(YOUR TASK): Write out the data word for word, taking care that no picture is carried over.

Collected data

/---

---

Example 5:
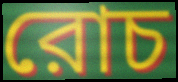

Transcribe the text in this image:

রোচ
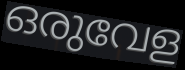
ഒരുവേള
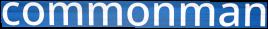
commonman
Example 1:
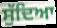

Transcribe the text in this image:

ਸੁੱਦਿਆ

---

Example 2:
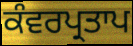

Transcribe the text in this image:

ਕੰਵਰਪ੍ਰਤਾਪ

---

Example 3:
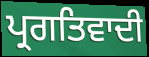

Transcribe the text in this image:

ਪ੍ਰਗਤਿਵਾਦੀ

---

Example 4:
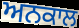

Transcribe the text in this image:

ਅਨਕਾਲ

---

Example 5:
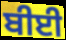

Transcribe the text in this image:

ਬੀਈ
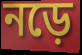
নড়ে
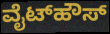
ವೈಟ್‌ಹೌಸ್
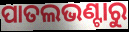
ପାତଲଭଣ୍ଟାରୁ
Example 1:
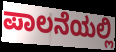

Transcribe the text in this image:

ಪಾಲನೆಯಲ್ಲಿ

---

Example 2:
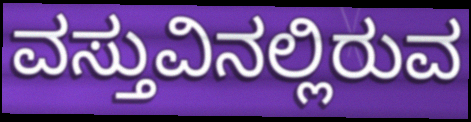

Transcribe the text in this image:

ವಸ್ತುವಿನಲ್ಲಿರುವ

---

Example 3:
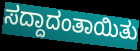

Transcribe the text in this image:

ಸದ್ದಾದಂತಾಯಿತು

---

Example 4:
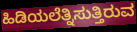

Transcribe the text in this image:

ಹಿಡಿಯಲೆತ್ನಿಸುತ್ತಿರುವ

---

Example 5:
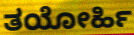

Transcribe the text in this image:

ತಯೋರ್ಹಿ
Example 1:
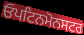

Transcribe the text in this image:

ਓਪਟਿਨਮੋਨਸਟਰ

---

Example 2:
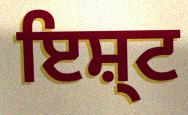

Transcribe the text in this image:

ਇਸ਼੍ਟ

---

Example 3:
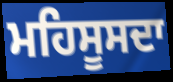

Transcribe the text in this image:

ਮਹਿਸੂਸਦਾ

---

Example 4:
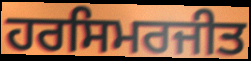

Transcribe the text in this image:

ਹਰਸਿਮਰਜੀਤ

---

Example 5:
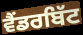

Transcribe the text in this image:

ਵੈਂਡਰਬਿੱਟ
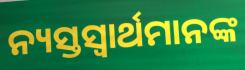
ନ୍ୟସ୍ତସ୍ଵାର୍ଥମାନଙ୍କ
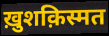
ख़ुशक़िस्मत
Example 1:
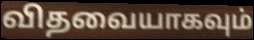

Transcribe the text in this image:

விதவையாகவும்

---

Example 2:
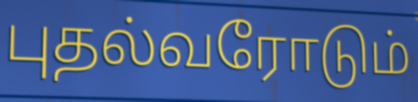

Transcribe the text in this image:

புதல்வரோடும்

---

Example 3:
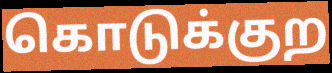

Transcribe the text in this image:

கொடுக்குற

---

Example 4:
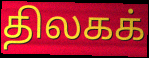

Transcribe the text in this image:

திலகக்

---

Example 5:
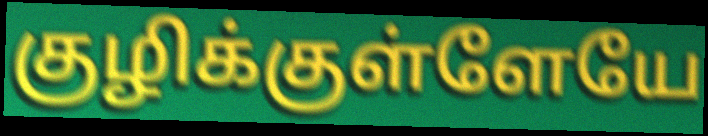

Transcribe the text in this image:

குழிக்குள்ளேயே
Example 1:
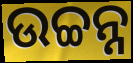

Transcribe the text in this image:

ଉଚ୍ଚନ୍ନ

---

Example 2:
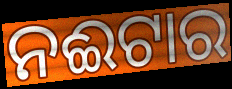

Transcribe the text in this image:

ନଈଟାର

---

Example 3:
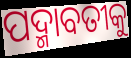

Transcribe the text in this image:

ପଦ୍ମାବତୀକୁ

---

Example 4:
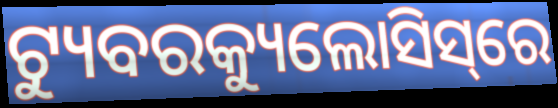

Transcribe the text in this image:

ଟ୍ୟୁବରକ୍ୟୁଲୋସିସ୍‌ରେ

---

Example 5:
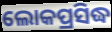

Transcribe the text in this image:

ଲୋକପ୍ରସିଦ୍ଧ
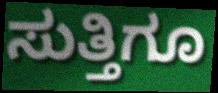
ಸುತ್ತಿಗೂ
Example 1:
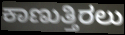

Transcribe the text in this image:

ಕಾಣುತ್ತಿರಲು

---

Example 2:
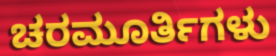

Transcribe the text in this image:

\---

(RESULT OF THIS TASK):
---

Example 5:

Transcribe the text in this image:

রোচ
ഒരുവേള
commonman
Example 1:

Transcribe the text in this image:

ਸੁੱਦਿਆ

---

Example 2:

Transcribe the text in this image:

ਕੰਵਰਪ੍ਰਤਾਪ

---

Example 3:

Transcribe the text in this image:

ਪ੍ਰਗਤਿਵਾਦੀ

---

Example 4:

Transcribe the text in this image:

ਅਨਕਾਲ

---

Example 5:

Transcribe the text in this image:

ਬੀਈ
নড়ে
ವೈಟ್‌ಹೌಸ್
ପାତଲଭଣ୍ଟାରୁ
Example 1:

Transcribe the text in this image:

ಪಾಲನೆಯಲ್ಲಿ

---

Example 2:

Transcribe the text in this image:

ವಸ್ತುವಿನಲ್ಲಿರುವ

---

Example 3:

Transcribe the text in this image:

ಸದ್ದಾದಂತಾಯಿತು

---

Example 4:

Transcribe the text in this image:

ಹಿಡಿಯಲೆತ್ನಿಸುತ್ತಿರುವ

---

Example 5:

Transcribe the text in this image:

ತಯೋರ್ಹಿ
Example 1:

Transcribe the text in this image:

ਓਪਟਿਨਮੋਨਸਟਰ

---

Example 2:

Transcribe the text in this image:

ਇਸ਼੍ਟ

---

Example 3:

Transcribe the text in this image:

ਮਹਿਸੂਸਦਾ

---

Example 4:

Transcribe the text in this image:

ਹਰਸਿਮਰਜੀਤ

---

Example 5:

Transcribe the text in this image:

ਵੈਂਡਰਬਿੱਟ
ନ୍ୟସ୍ତସ୍ଵାର୍ଥମାନଙ୍କ
ख़ुशक़िस्मत
Example 1:

Transcribe the text in this image:

விதவையாகவும்

---

Example 2:

Transcribe the text in this image:

புதல்வரோடும்

---

Example 3:

Transcribe the text in this image:

கொடுக்குற

---

Example 4:

Transcribe the text in this image:

திலகக்

---

Example 5:

Transcribe the text in this image:

குழிக்குள்ளேயே
Example 1:

Transcribe the text in this image:

ଉଚ୍ଚନ୍ନ

---

Example 2:

Transcribe the text in this image:

ନଈଟାର

---

Example 3:

Transcribe the text in this image:

ପଦ୍ମାବତୀକୁ

---

Example 4:

Transcribe the text in this image:

ଟ୍ୟୁବରକ୍ୟୁଲୋସିସ୍‌ରେ

---

Example 5:

Transcribe the text in this image:

ଲୋକପ୍ରସିଦ୍ଧ
ಸುತ್ತಿಗೂ
Example 1:

Transcribe the text in this image:

ಕಾಣುತ್ತಿರಲು

---

Example 2:

Transcribe the text in this image:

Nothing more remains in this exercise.